Nothing but the lines from the one containing "November 20, 2015" through the end of the entries below should be set down, each exactly as written.

Dataset entries:
################

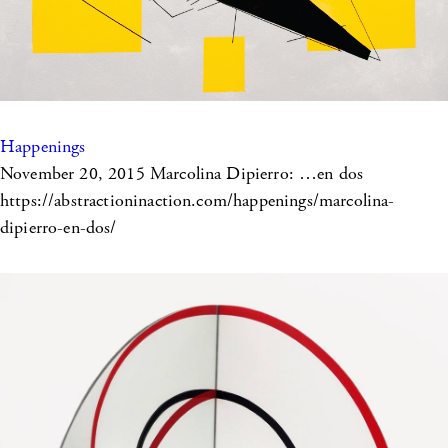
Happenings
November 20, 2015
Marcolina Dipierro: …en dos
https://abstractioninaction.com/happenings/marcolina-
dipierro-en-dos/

################

◆ **Output**
November 20, 2015
Marcolina Dipierro: …en dos
https://abstractioninaction.com/happenings/marcolina-
dipierro-en-dos/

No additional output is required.